Custom fields are addressed by their exact name (case-sensitive).
Examples:
pass://Work/GitHub/password
pass://Personal/Netflix/username
pass://Servers/Production DB/note
| Role | Permissions |
|---|---|
manager |
Read, write, share |
editor |
Read, write |
viewer |
Read-only |
| Variable | Default | Description |
|---|---|---|
PROTON_PASS_KEY_PROVIDER |
keyring |
Key storage backend. Use fs in Docker (no system keyring). |
PROTON_PASS_ENCRYPTION_KEY |
— | Encryption key when KEY_PROVIDER=env. SHA-256 hashed internally. |
PROTON_PASS_SESSION_DIR |
platform default | Override session storage path. |
PASS_LOG_LEVEL |
info |
Log verbosity: trace, debug, info, warn, error, off. |
When using Docker Compose, copy .env.example to .env and edit the values — Compose picks it up automatically:
cp .env.example .envOtherwise, set them in docker-compose.yml or in the args array of your MCP client config.
- Session volume: The
protonpass-sessionDocker volume contains your Proton Pass session token and (when usingPROTON_PASS_KEY_PROVIDER=fs) your encryption key. Treat it with the same care as a private key file. Back it up securely. PROTON_PASS_ENCRYPTION_KEY: If you set this variable, do not store it in version-controlled files. Pass it via a secrets manager or a.envfile excluded from git.- Command injection: The server uses
execFilewith argument arrays — no shell interpolation occurs. User-supplied strings are passed as discrete arguments, not interpolated into a shell command. - No secrets in tool output:
view_itemandview_secretreturn whateverpass-clioutputs. Ensure your MCP client does not log tool results to untrusted locations. - Container isolation: Each MCP session spawns an isolated container (
--rm). The container has no network access beyond what Docker grants by default and no host filesystem access beyond the named session volume.
Error: pass-cli: command not found
The image was not built with the Proton installer. Rebuild with docker build --no-cache -t protonpass-mcp ..
Error: no session found / Error: not authenticated
Re-run the authentication command from step 2. The session may have expired.
Error: permission denied on volume
Ensure the protonpass-session volume was created by Docker and is accessible. Run docker volume inspect protonpass-session to verify.

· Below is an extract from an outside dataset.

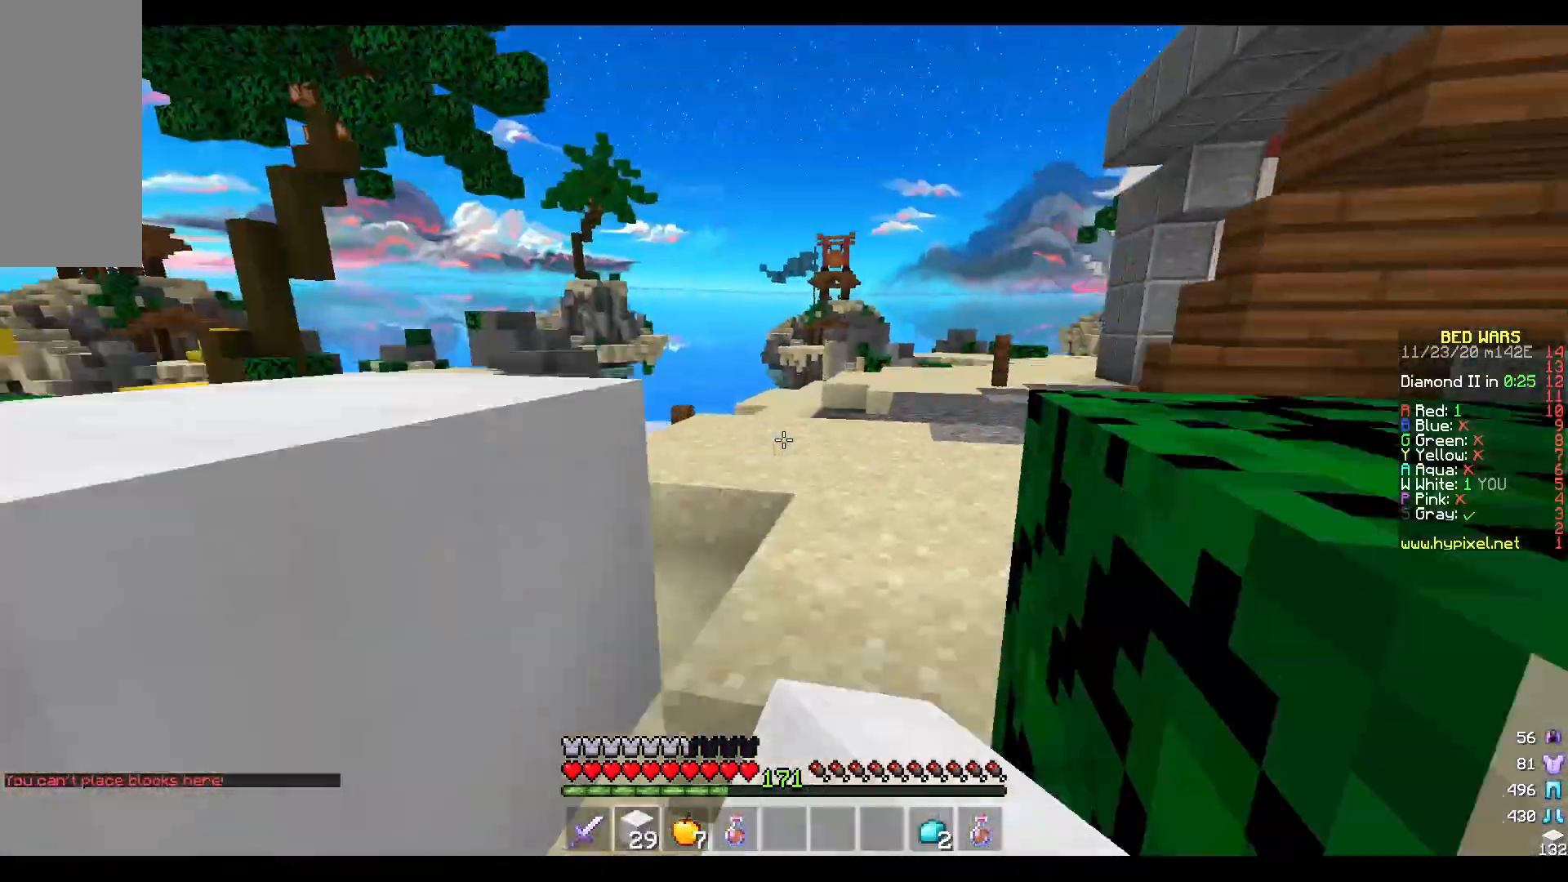
{"keys": ["w"], "mouse": [], "events": [[67, "mouse_left", "down"], [200, "mouse_left", "up"]]}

pass-cli hangs on login inside the container
The --interactive flag is required for terminal-based login. Make sure it is present in the docker run command.
Items return IDs but you need names
Use list_vaults to get vault share IDs, then list_items with that vault_id to get item IDs. The view_secret tool accepts human-readable names via the pass:// URI syntax.